The endowment plan is a sort of typical life insurance policy that combines insurance and savings. If the life guaranteed lives longer than the policy period, the insurance company pays a maturity benefit to the policyholder with life insurance types such as an endowment plan. Furthermore, some endowment plans may give periodic bonuses that are paid either on maturity or to the policyholder's beneficiary in the event of the policyholder's untimely death.

  • Money-Back

Money-back life insurance plans are a type of life insurance policy in which the insured receives a portion of the sum assured as a survival benefit at regular periods. In this method, the policyholder can meet his or her short-term financial goals.

  • Whole Life Insurance

Whole life insurance plans are one of the types of life insurance that cover the life insured for the rest of their lives, or in some cases, up to the age of 100. The sum assured is decided when a whole life insurance policy is purchased.
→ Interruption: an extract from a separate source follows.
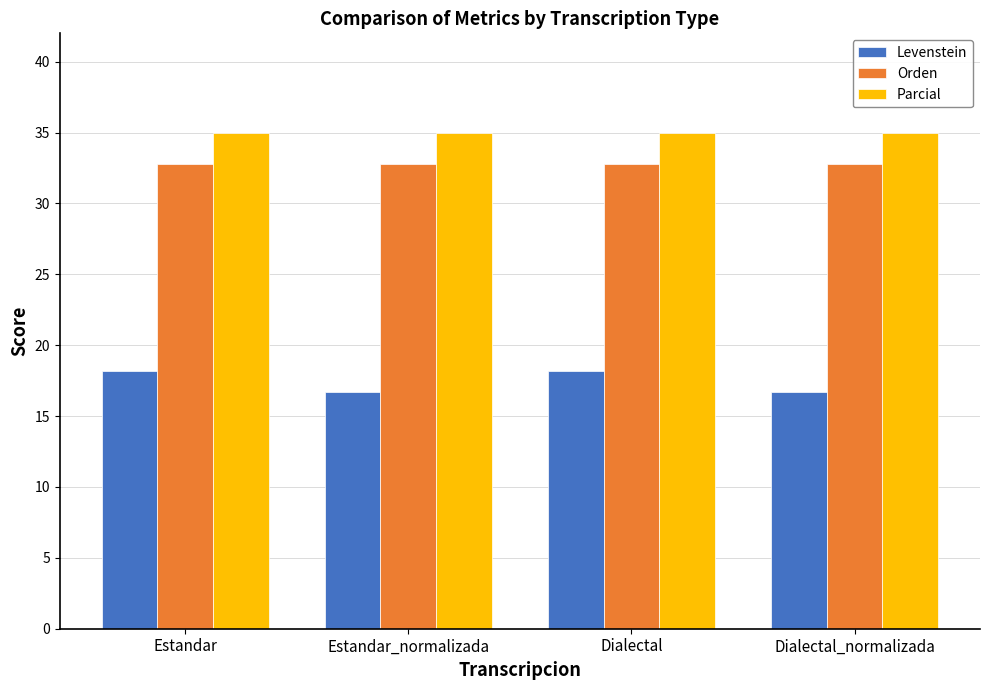

What is the value of the Parcial bar at the 1st from the left?

35.0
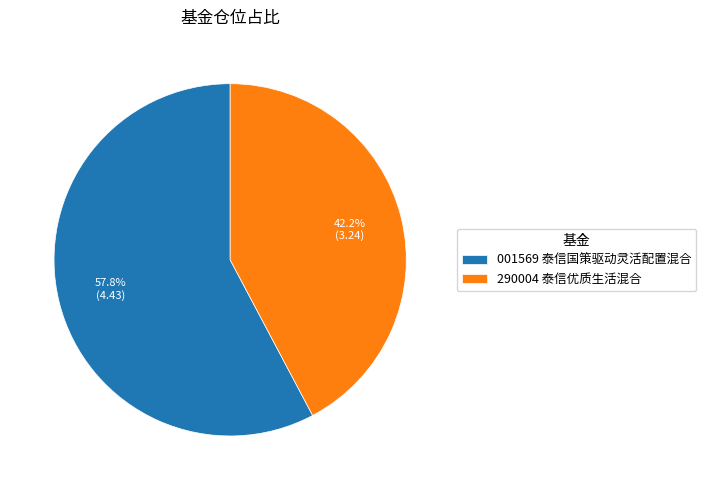

Which has a higher value, 290004 泰信优质生活混合 or 001569 泰信国策驱动灵活配置混合?

001569 泰信国策驱动灵活配置混合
A nominee is stated during the purchase process. They are paid with the death claim and any bonuses, if applicable, in the event of an unfortunate event, as defined by the whole life insurance policy. Nonetheless, if the life promised survives for more than 100 years, the insurance company pays a maturity reward equal to the endowment corpus to the life assured. Mostly this type of policy are used for Estate planning/ Succession planning purpose (even more when there are Estate Taxes)

  • Child Plan

Child life insurance plans are designed to build a fund for a child's future development. Typically, this sort of life insurance aids in the paying of a child's education and marriage. Following a child's important life milestones, such programmes pay out payments annually or in one large sum. In the event that the insured parent dies unexpectedly during the insurance term, future premiums are forgiven, and the policy benefits continue uninterrupted.

  • Retirement Plan

Retirement life insurance policies aid in the development of a secure financial foundation for a person's retirement years. The goal and aim of life insurance for retirement is to assist people become financially self-sufficient and worry-free.

On reaching the age of 60, most retirement life insurance definitions fall under life insurance kinds that provide an annual pay-out (through annuities) or a one-time lump sum pay-out (via commutation of the cumulative amount, up to the permitted restrictions). If something happens during the policy term, the insurer will pay the insurance benefit to your family.